Lors de sa récente sortie médiatique, le Premier ministre Ousmane Sonko a dénoncé la mainmise d’intérêts étrangers et de complices nationaux sur les ressources naturelles du Sénégal. Cependant, une analyse publiée par le journal Le Quotidien met en lumière plusieurs données économiques et contractuelles qui offrent une perspective différente sur la gestion des hydrocarbures et des mines au cours de la dernière décennie.

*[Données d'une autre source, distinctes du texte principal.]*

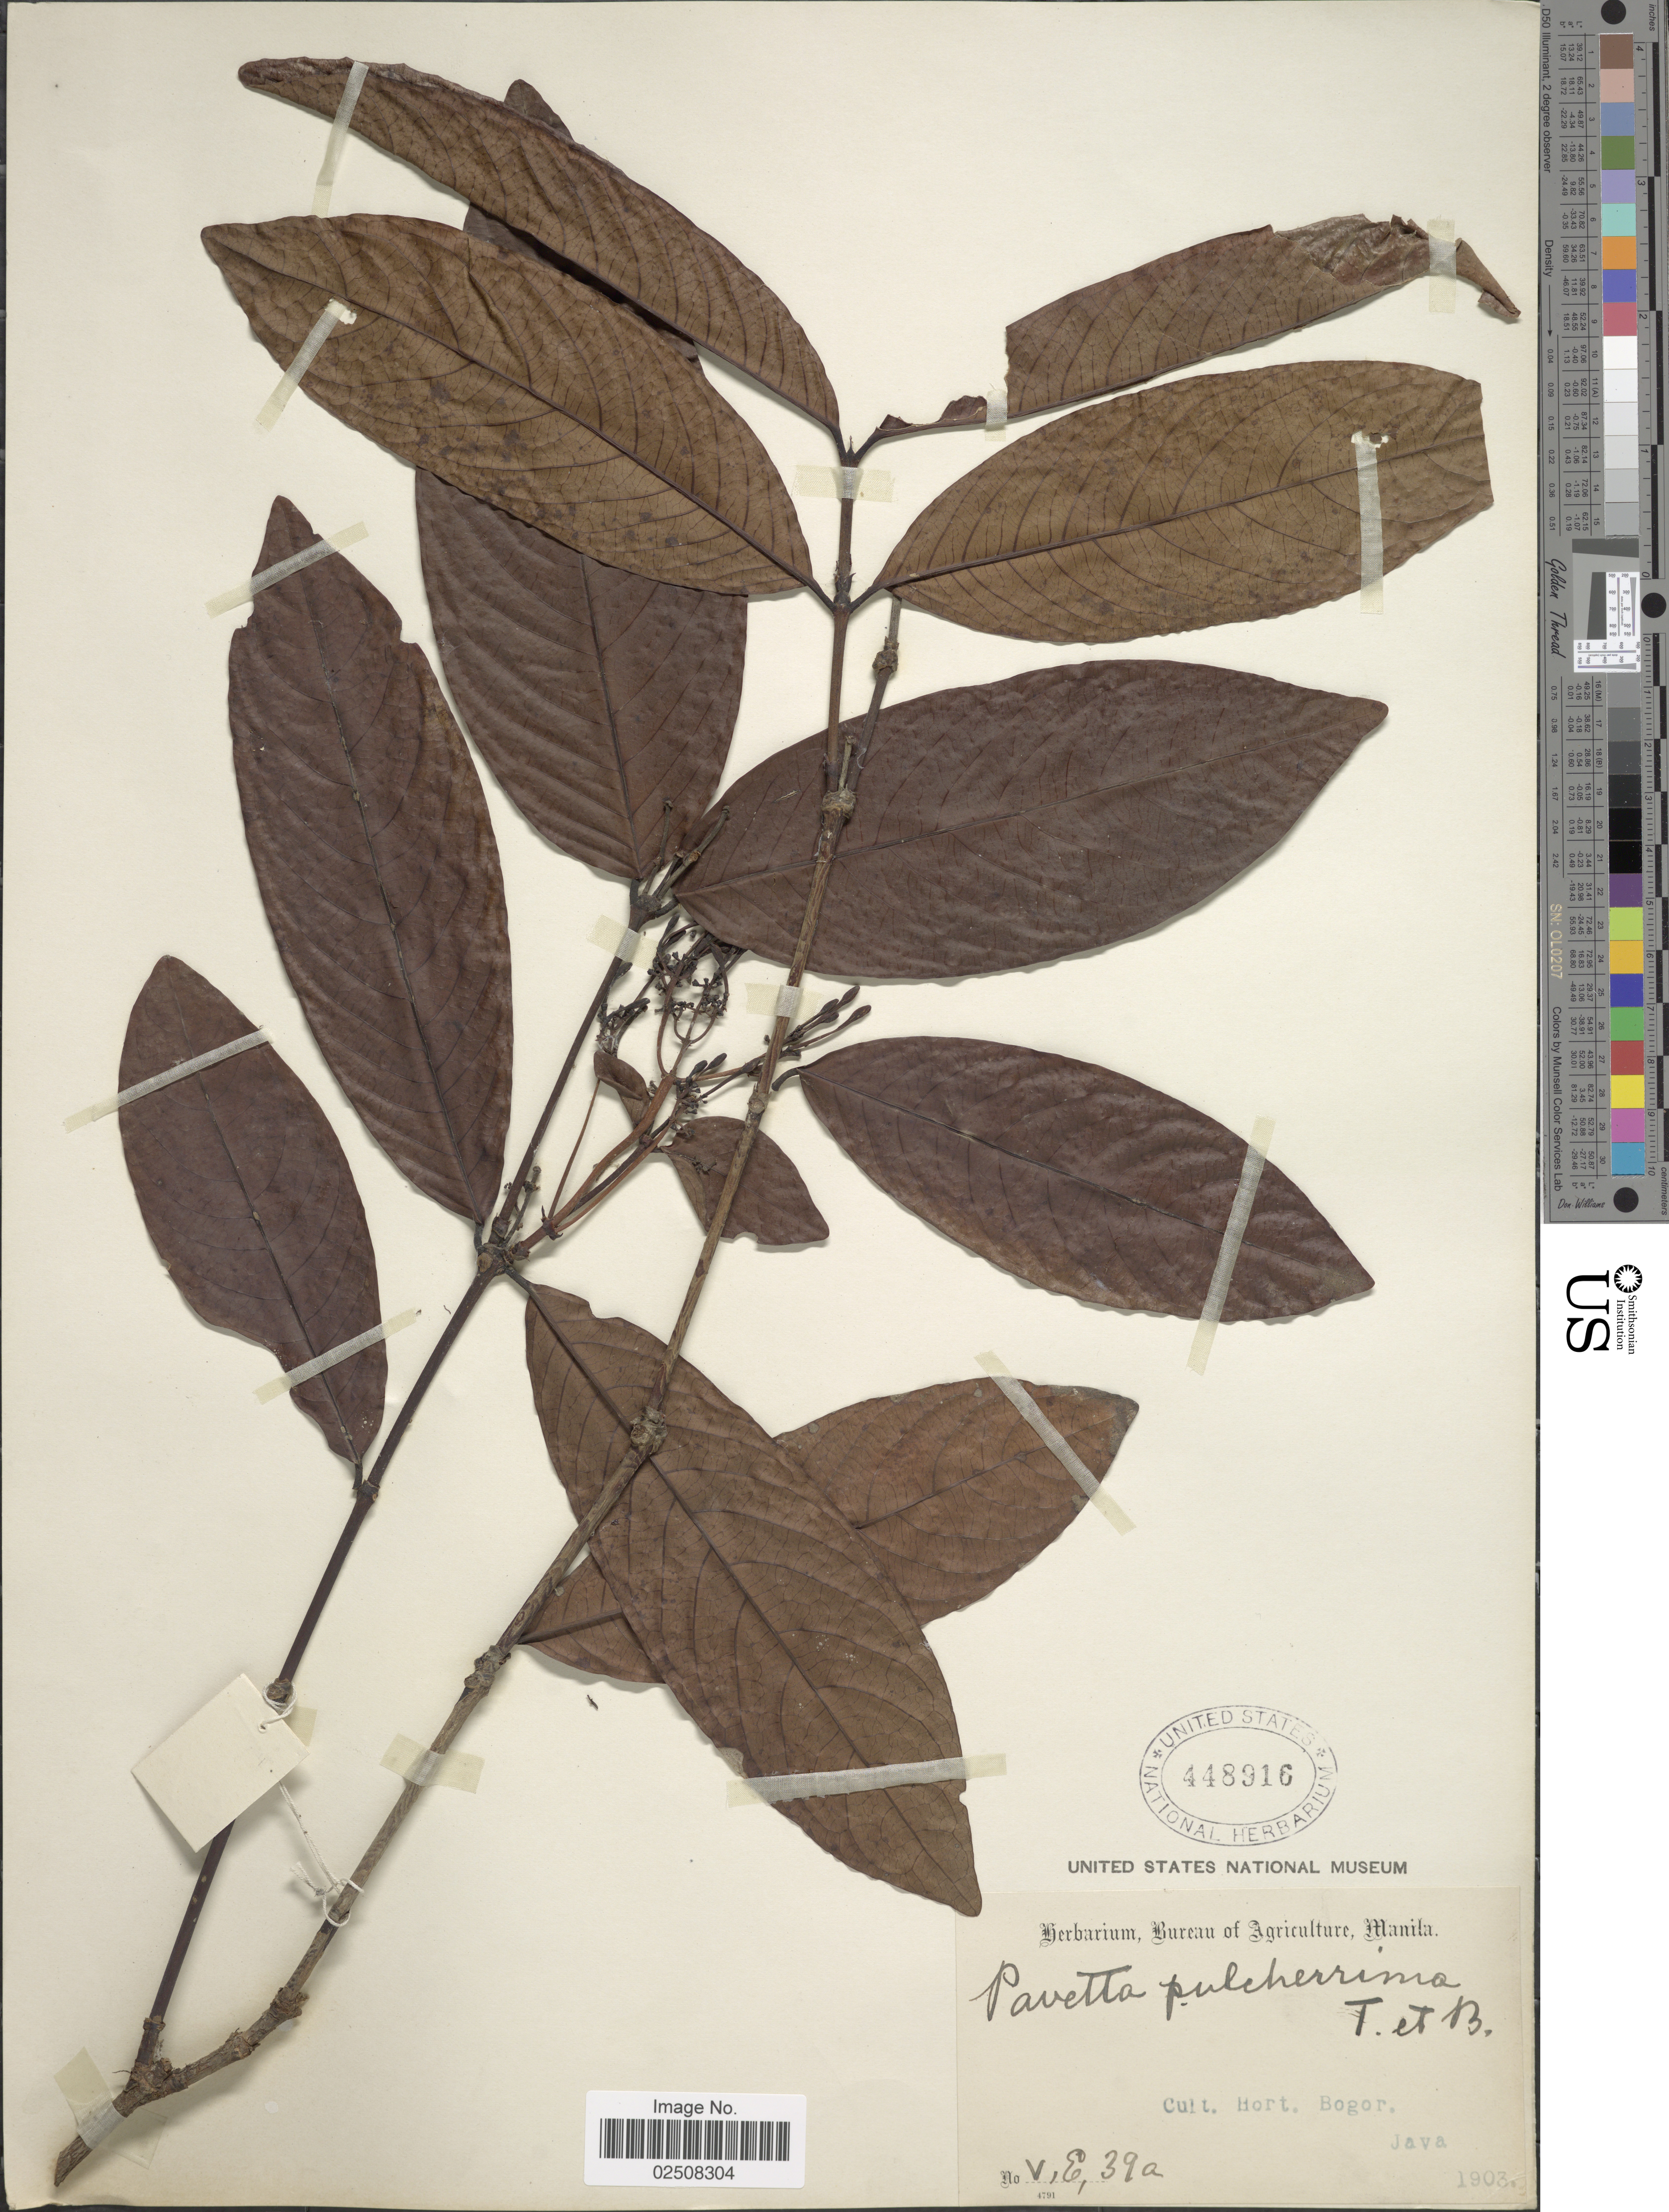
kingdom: Plantae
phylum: Tracheophyta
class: Magnoliopsida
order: Gentianales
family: Rubiaceae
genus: Pavetta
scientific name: Pavetta pulcherrima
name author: Teijsm. & Binn.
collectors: ex Herb. Bur. Agric. Manila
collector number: V, E, 39a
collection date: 1903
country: Indonesia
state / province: Java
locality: Cult. Hort. Bogor.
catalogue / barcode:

Selon les éléments rapportés par Le Quotidien, le cadre juridique actuel, notamment les Codes minier et pétrolier mis en place sous la présidence de Macky Sall, permet à l’État sénégalais de capter près de 90 % des revenus générés, grâce à divers mécanismes fiscaux. La viabilité de ce dispositif a d’ailleurs été confortée par les données de l’ITIE, dont s’est récemment prévalu le ministre de l’Énergie et des Mines, Birame Soulèye Diop.
Sur le plan macroéconomique, les retombées de l’exploitation du bloc pétrolier de Sangomar par l’entreprise australienne Woodside ont commencé à inverser la balance commerciale du pays en faveur des exportations. Pour la seule année 2025, les projections de recettes tirées du pétrole oscillent entre 72,5 et 125 milliards de francs CFA.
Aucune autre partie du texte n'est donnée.